Creating A Personal Homepage
Maintaining a set of WWW documents in your home directory is
an option that enables the users to make their contributions
to the World Wide Web. Users are enabled
to present information on whatever topic they choose, it being
research projects, hobbies, sports, fan clubs or
whatever they choose.
This document describes how a user should go about setting
up a personal set of pages, and making them available to
the Web. Or to part of the Web, where
appropriate.
Responsibility
Personal homepages are maintained by individual users. Each user is responsible
for his own personal homepage.
The faculty cannot be held responsible for the contents of personal homepages.
When creating your personal homepage, please note that not everything you
find on the Web is "up for grabs". Copyright holders can put text, images or
sound on the Web, but copying that information and pasting it into your own
Web pages may be a copyright infrignement.
Documents on the Web are distributed by HTTP `daemons'. In a most
UNIX environments, the daemon runs under root permission, and
handles requests from clients under a neutral users permission.
Files that are to be distributed across the Web should
therefore be `world readable', so the neutral user can access
them.
The daemon configuration at the FNWI accesses the public_html
directory in the home directories of the users. The access permission
of this directory should be at least executable for the
`other' users, as should the users home directory.
A set of examples will illustrate.
Making the directory
% cd
% mkdir public_html
%
or run the create_homepage script
% create_homepage
Created /home/user/public_html
Created /home/user/public_html/index.html
%
Checking the accessibility
% ls -ld ~/ ~/public_html/
drwxr-x--x 25 user 1536 Nov 7 16:25 /home/user/
drwxr-xr-x 2 user 512 Oct 27 08:58 /home/user/public_html/
%
The permissions do not have to look exactly like these.
Changing to the correct permissions
% chmod o+x ~/
% chmod o+rx ~/public_html/
%
or run the create_homepage script
% create_homepage
Changed permissions on /home/user
Changed permissions on /home/user/public_html
Changed permissions on /home/user/public_html/index.html
%
The address (URL) of your homepage
The URL to your document looks like:
http://fileserver.science.uva.nl/~loginname/
Where fileserver is your fileserver and user is your login name.
Note that it does not matter on which FNWI system your personal homepage
is. Each night a daemon collects all addresses for personal homepages and
builds a database that the FNWI web servers use. All homepages seem to be located
on www.science.uva.nl, even though they may be anywhere in the FNWI networks.
The URL to your homepage that you can put on businesscards, and tell to your
friends is:
http://www.science.uva.nl/~user/
Even if you move to a different computer system, the WEB server will find your
homepage once the database is rebuilt overnight.
When a URL (Uniform Resource Locator) is
specified without a specific filename,
our FNWI daemon configuration will first attempt to access a document
in that directory named index.html. If that file does not
exist, the server will produce a list of files in the directory.
When present, the list is preceded by the file HEADER, and
followed by the README. These two files will not be listed
`as file'.
The documents are commonly written in HTML
(HyperText Markup Language). Files in HTML have the extension
.html.

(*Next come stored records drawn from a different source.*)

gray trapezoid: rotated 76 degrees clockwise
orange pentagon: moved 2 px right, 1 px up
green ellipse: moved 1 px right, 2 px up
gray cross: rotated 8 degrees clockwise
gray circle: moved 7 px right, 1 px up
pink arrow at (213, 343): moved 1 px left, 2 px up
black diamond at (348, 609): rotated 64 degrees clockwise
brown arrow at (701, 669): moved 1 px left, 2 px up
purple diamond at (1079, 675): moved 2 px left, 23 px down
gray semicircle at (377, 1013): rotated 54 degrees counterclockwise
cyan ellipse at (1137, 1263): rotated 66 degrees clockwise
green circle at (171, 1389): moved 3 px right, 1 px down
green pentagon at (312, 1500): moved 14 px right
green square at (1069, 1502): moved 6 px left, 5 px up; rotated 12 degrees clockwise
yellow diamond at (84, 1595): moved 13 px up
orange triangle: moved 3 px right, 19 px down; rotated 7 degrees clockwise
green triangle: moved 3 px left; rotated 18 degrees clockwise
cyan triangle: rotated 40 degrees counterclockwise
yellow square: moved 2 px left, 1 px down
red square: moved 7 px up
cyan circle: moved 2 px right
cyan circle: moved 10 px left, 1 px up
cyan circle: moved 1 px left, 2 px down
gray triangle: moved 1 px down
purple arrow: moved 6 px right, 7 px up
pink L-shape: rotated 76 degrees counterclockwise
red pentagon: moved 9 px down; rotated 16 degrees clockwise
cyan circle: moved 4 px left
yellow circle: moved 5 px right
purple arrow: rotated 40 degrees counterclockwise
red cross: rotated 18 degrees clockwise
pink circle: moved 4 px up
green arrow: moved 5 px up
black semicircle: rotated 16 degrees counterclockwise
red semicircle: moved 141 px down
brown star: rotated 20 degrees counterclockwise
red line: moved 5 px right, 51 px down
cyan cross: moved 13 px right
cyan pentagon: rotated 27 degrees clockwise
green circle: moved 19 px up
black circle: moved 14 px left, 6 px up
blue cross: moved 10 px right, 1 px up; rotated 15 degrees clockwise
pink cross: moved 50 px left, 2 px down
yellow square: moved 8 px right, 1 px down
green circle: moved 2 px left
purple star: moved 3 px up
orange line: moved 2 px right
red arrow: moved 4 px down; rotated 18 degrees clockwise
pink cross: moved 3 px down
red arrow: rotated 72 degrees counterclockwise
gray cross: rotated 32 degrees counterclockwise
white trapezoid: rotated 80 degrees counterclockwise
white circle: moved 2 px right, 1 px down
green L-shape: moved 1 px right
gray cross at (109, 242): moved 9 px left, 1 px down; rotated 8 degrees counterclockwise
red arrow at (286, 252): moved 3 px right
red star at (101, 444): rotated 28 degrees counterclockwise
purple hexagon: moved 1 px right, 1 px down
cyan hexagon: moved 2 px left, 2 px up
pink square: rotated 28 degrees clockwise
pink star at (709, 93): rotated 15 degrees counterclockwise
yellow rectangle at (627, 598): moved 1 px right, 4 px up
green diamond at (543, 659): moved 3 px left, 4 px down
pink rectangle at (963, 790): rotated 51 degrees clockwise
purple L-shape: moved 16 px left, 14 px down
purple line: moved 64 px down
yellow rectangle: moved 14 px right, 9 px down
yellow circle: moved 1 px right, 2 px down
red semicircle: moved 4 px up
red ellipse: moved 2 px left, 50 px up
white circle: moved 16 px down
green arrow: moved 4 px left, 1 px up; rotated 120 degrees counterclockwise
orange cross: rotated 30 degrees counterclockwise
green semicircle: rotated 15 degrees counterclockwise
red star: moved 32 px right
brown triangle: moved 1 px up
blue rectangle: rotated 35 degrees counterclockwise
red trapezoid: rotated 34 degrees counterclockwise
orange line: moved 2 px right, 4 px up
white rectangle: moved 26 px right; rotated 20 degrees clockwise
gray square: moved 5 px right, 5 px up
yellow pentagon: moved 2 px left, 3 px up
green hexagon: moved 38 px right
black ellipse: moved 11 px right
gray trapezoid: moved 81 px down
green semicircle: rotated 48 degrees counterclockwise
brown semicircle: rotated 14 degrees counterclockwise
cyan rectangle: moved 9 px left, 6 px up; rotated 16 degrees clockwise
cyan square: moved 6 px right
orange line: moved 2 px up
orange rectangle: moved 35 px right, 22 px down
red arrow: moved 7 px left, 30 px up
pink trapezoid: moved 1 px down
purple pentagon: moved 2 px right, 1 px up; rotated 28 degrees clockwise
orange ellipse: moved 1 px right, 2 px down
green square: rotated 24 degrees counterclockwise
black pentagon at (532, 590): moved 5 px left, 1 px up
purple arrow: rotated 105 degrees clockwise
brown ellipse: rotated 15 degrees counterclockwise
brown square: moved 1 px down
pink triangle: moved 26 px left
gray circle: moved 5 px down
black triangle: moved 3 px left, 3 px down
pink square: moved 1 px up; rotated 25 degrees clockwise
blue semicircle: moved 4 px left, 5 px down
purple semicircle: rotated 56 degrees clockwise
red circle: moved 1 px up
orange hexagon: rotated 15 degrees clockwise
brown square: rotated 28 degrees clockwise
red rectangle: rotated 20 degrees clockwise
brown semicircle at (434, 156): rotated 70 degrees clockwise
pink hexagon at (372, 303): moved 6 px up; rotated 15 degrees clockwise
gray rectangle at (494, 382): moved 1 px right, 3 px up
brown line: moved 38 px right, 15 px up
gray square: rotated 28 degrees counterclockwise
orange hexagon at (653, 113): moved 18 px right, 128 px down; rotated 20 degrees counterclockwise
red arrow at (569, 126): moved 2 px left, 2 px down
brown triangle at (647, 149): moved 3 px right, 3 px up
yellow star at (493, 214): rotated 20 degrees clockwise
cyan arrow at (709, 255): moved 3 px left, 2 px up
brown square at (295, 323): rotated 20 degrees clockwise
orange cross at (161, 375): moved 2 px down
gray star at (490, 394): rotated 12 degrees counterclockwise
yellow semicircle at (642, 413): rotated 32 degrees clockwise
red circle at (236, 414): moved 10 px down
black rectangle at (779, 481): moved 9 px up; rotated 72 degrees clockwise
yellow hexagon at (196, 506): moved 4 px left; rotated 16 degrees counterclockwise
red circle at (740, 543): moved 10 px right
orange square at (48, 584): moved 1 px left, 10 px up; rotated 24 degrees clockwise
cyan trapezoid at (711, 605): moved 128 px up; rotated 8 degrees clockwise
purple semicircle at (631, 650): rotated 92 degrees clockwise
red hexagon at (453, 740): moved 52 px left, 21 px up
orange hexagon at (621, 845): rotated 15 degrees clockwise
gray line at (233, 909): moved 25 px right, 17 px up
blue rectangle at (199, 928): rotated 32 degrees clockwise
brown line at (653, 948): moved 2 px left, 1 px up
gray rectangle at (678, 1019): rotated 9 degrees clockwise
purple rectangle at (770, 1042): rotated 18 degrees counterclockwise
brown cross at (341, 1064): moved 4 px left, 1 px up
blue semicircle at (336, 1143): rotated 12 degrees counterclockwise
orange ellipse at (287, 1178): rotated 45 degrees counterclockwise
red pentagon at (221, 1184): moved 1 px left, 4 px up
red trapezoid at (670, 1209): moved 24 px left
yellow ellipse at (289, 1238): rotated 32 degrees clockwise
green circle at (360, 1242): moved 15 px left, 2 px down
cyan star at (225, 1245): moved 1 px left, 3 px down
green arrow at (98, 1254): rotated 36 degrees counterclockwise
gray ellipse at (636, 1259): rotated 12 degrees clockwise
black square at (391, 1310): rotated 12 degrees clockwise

For copy/paste purposes, the creation of an
skeleton HTML file is demonstrated:
% cat > index.html
<HTML>
<!-- Authors comments -->
<HEAD>
<TITLE>Fill in the document title here</TITLE>
</HEAD>
<BODY>
<H1>Large heading</H1>
Whatever you want to make clear.<P>
<HR>
<A HREF="/~user/"><ADDRESS>user@science.uva.nl</ADDRESS></A>
</BODY>
</HTML>
Finish by typing a Control-D.
For security considerations, several standard features of the
HTTP daemon are disabled in user directories. Most important
and inquired after feature, is the script execution feature.
Scripts in user directories can not be executed. There is an
alternatives however for handling forms. A
script is provided that will
send mail to a specified user, containing all the fields in
the form. The
source is also
available.
For people with experience configuring HTTP daemons, this
information explains more than 1000 words:
<Directory /*/public_html*>
AllowOverride Limit AuthConfig FileInfo Indexes
Options Indexes FollowSymLinks IncludesNoExec
<Limit GET>
order allow,deny
allow from all
</Limit>
</Directory>
Documentation on modifying access
permissions is available.
More specifically: what types or information should not
be on the Web? Most information can be made available
on the Web. However, we feel that extreme political opinions,
pornographic images, and copyrighted material should not be on our server.
The system management reserves the right to remove any
document they feel violates this last rule.